Pour Frédéric Sudre, « tout classification de droit emporte un part d’arbitraire, et aucune classification n’est en soi satisfaisante » ; de surcroit, « classer les droits de l’homme et les libertés fondamentales reste une entreprise très délicate ». Dès lors, face à cette difficulté et en tant que juriste, il s’agit d’approcher la confrontation entre les droits fondamentaux.

Les droits fondamentaux sont une notion abstraite dont il n’existe pas de définition faisant l’unanimité.

Par conséquent, il sera tiré exemple de la pragmatique définition émise par Etienne Picard définissant les droits fondamentaux comme « assez essentiels pour fonder et déterminer, plus ou moins directement, les grandes structures de l'ordre juridique tout entier en ses catégories, dans lequel et par lesquelles ils cherchent à se donner ainsi les moyens multiples de leurs garanties et de leur réalisation. Mais, se heurtant nécessairement à eux-mêmes, ils révèlent ainsi, par leur prévalence respective, leur plus ou moins grande fondamentalité de fond ». En l’espèce, il ne sera traité que droits ayant reçu une reconnaissance supra-légale. Il s’agit des libertés et les droits reconnus par la constitution, la Déclaration des droits de l’homme et du citoyen de 1789, le préambule de la constitution de 1946 (repris par celle de 1958) et les principes fondamentaux dégagés et auxquels ces textes renvois.
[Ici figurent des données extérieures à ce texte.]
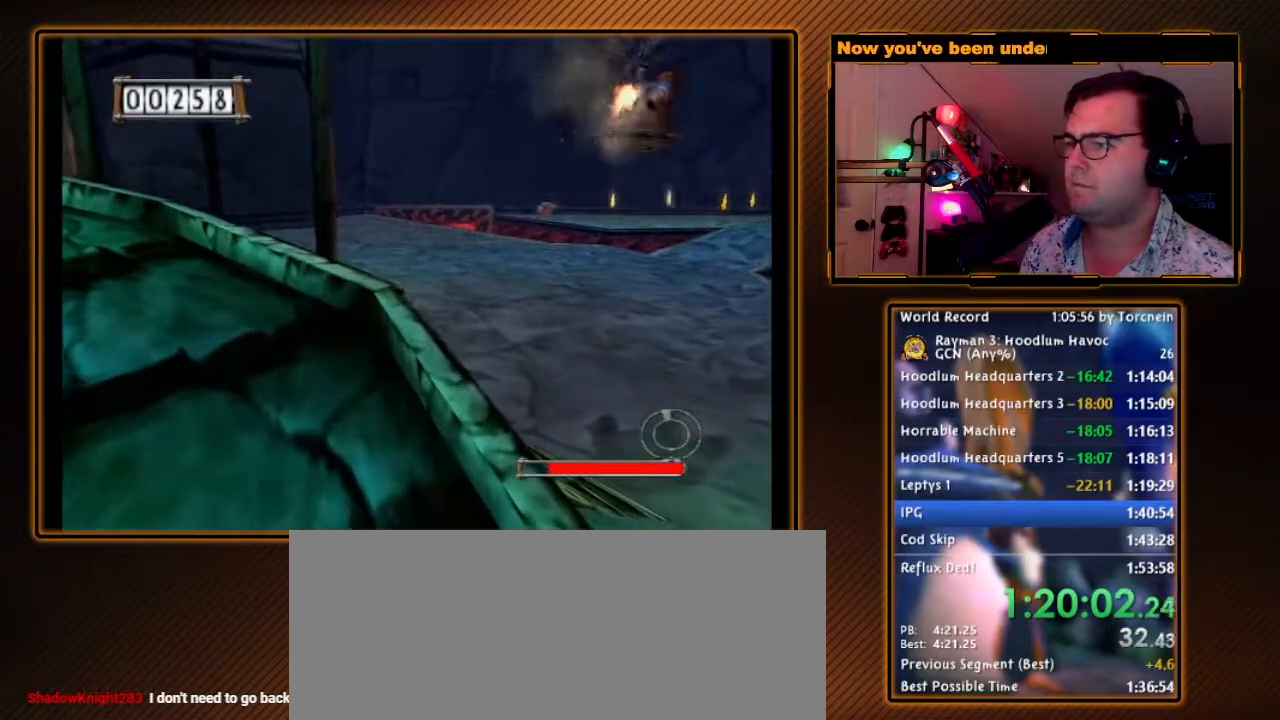
{"buttons": ["A", "R1"], "left_stick": "down-left", "right_stick": "center", "events": [[133, "left_stick", "down"], [250, "A", "down"], [317, "R1", "down"], [350, "left_stick", "down-left"]]}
Peut-on établir un classement au sein du bloc de constitutionalité ?
La référence aux droits fondamentaux n'a pas connu immédiatement le succès.
En France, elle est étrangère à notre « bloc de constitutionnalité ». A la différence d'autres pays européens qui ont réformé leur constitution dans la seconde moitié du XXe siècle, l'expression « droits fondamentaux » a été prudemment évitée dans les textes de 1946 et 1958. Il faudra attendre le début des années 1980 pour que le législateur puis le juge s'en emparent. Confronter les droits fondamentaux en tentant de les classifier implique que certains de ces droits sont plus « fondamentaux que les autres » ; voir supra constitutionnel. D’autre part ces droits permettent de véritable garanties et protections ; la collision de ces derniers pose de nombreux problèmes. La multiplication et diversification des ces droits, sans qu’un ordre soit établie entre eux pourrait avoir des effets pervers.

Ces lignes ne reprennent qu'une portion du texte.